August 1, 2021

Coaching Q&A: FTP, carbs, and recon rides

Our Team EF Coaching community is adventurous, passionate, driven and, above all, curious. We love hearing what questions you have for us about training, racing, fueling and improving. In this first edition of our Coaching Q&A, we answer your questions about FTP (functional threshold power) with pro team coach Nate Wilson, gut training and carb processing with team nutritionist Will Girling, and more.

Q: "On the professional team (EF Education-NIPPO), do you change the riders’ FTP readings throughout the season and do specific FTP tests? Or do you know each rider’s range and leave their FTPs at one setting so you can measure consistent TSS (training stress scores) race-to-race reviewing back year-on-year?"

EF-Education NIPPO coach, Nate Wilson: My philosophy is to change riders' FTP through the season based on their fitness, and also what altitude they're training or racing at. In this way, I can use TSS as a relative measure of the stress of the training that's normalized to their current ability. I have considered the idea of leaving FTP at one setting in order to keep the TSS consistent, so we know the stress of a race in a consistent way, but at the end of the day we can use power and kilojoules as the more "absolute" values to determine what is needed to win a race in terms of power and workload. In keeping TSS as more of a "relative" value, we then also know how much a race stressed that rider given their current fitness and perhaps how much recovery they need off the back of it.

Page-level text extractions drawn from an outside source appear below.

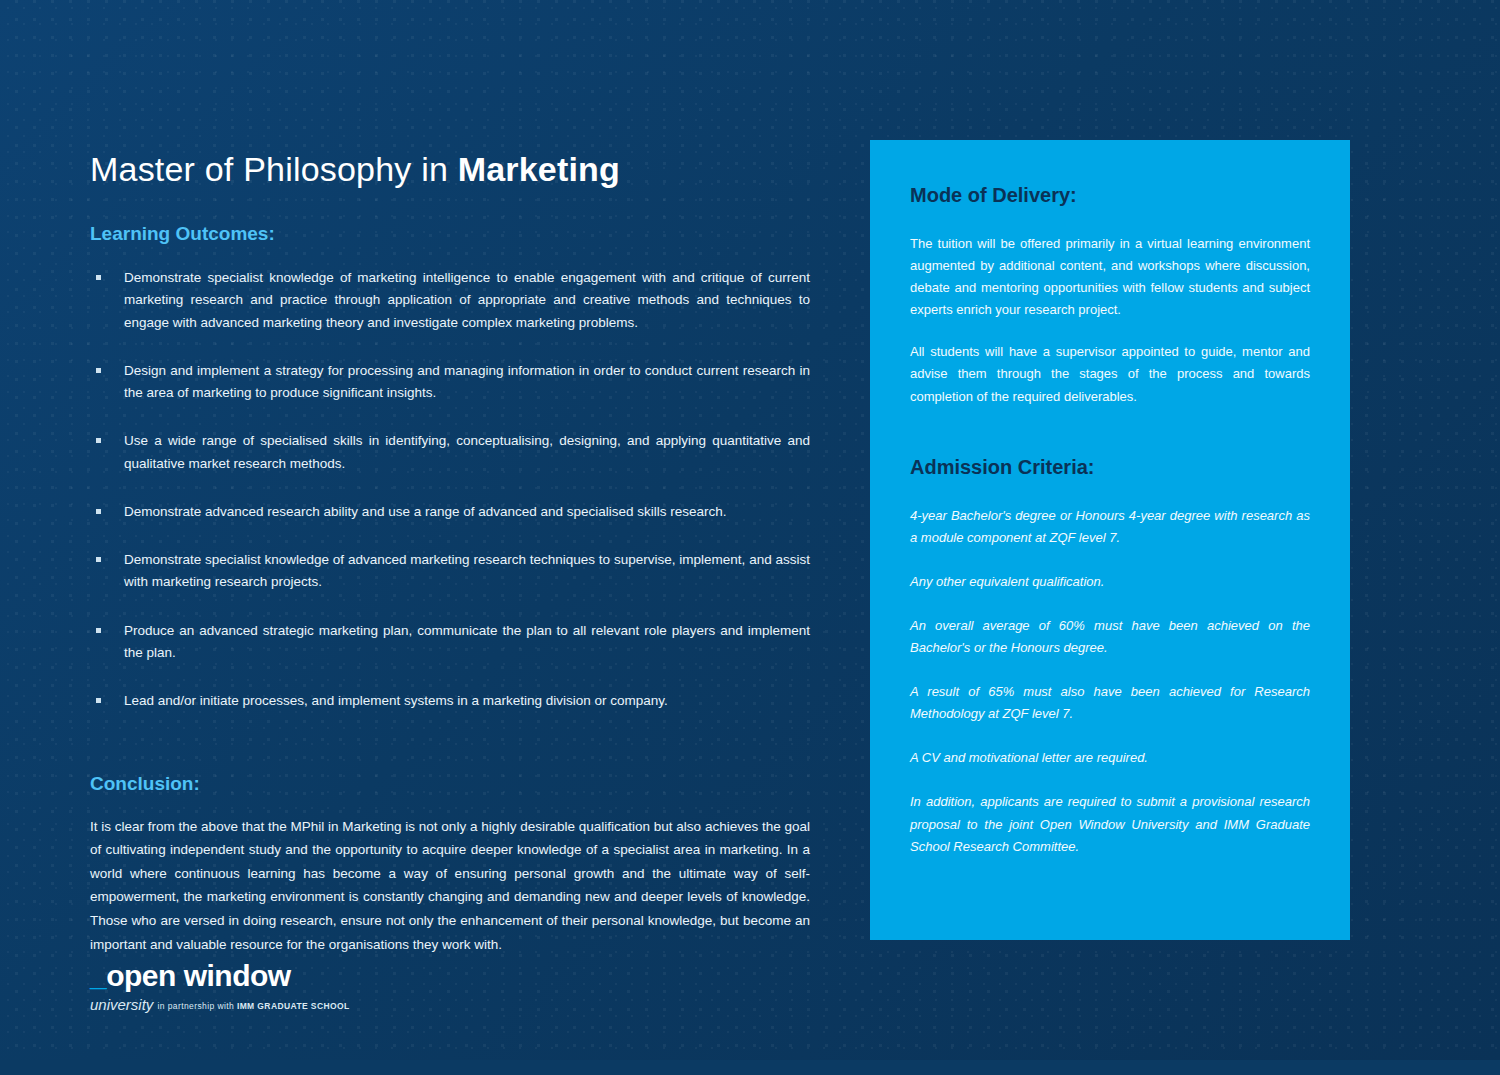Master of Philosophy in Marketing
Learning Outcomes:
Demonstrate specialist knowledge of marketing intelligence to enable engagement with and critique of current marketing research and practice through application of appropriate and creative methods and techniques to engage with advanced marketing theory and investigate complex marketing problems.
Design and implement a strategy for processing and managing information in order to conduct current research in the area of marketing to produce significant insights.
Use a wide range of specialised skills in identifying, conceptualising, designing, and applying quantitative and qualitative market research methods.
Demonstrate advanced research ability and use a range of advanced and specialised skills research.
Demonstrate specialist knowledge of advanced marketing research techniques to supervise, implement, and assist with marketing research projects.
Produce an advanced strategic marketing plan, communicate the plan to all relevant role players and implement the plan.
Lead and/or initiate processes, and implement systems in a marketing division or company.
Conclusion:
It is clear from the above that the MPhil in Marketing is not only a highly desirable qualification but also achieves the goal of cultivating independent study and the opportunity to acquire deeper knowledge of a specialist area in marketing. In a world where continuous learning has become a way of ensuring personal growth and the ultimate way of self-empowerment, the marketing environment is constantly changing and demanding new and deeper levels of knowledge. Those who are versed in doing research, ensure not only the enhancement of their personal knowledge, but become an important and valuable resource for the organisations they work with.
Mode of Delivery:
The tuition will be offered primarily in a virtual learning environment augmented by additional content, and workshops where discussion, debate and mentoring opportunities with fellow students and subject experts enrich your research project.
All students will have a supervisor appointed to guide, mentor and advise them through the stages of the process and towards completion of the required deliverables.
Admission Criteria:
4-year Bachelor's degree or Honours 4-year degree with research as a module component at ZQF level 7.
Any other equivalent qualification.
An overall average of 60% must have been achieved on the Bachelor's or the Honours degree.
A result of 65% must also have been achieved for Research Methodology at ZQF level 7.
A CV and motivational letter are required.
In addition, applicants are required to submit a provisional research proposal to the joint Open Window University and IMM Graduate School Research Committee.
_open window
university in partnership with IMM GRADUATE SCHOOL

Q: *What does the team do when you can’t do physical recon rides to recon specific race routes? Do you use a virtual training app of some kind?*

EF Education-NIPPO sport director Charly Wegelius: Typically, if the team can’t do a recon ride of something like, say, a climb, then riders and the team will search out a similar feature nearby. Rather than using something like a virtual training app, we just go out and ride, analyze and use that climb or other feature as a measuring stick.

Q: How do you keep morale high and balanced during challenging periods of racing and training blocks?

EF Education-NIPPO sport director Charly Wegelius: I can't say that we wake up in the morning and book in 15 minutes to motivate people. I think the motivation comes from the environment around you, right? I think you get motivated because you believe you can only do something. Where does that confidence come from? It comes from having done hard things in the past. Maybe not exactly the thing that you're attempting, but it comes from an intrinsic belief that you're a person who can do hard things.

Q: Can the gut be trained to increase its carb-processing rate? What's the highest rate of carb-processing per hour among your riders?

EF Education-NIPPO team nutritionist, Will Girling: So first of all, yes, gut training can be done. This has been shown most clearly by competitive eaters, actually. You know, hot dog eating contests and the like. You can actually train your gut to be able to improve the speed at which you can empty it of food. This, in turn, will enable you to take more food on the bike, so you get more efficient at that. And then you'd be able to break down that food more quickly and use it as a source of energy, more efficiently. To do that, you need to be using a two-to-one ratio carbohydrate glucose-fructose mix, which is in many different products out there now.

In terms of the highest amount per rider, we have Jonas Rutsch on the team who, in a race, recently hit 177 grams per hour over the course of that race. Which is considerably more than the highest processing rate that's been recorded in science. In science, we've seen that, on average, we can reach 120 grams per hour with gut training. Can you oxidize even more than that? There are always outliers, and I’d be interested to do more research with Jonas, seeing if he can do that.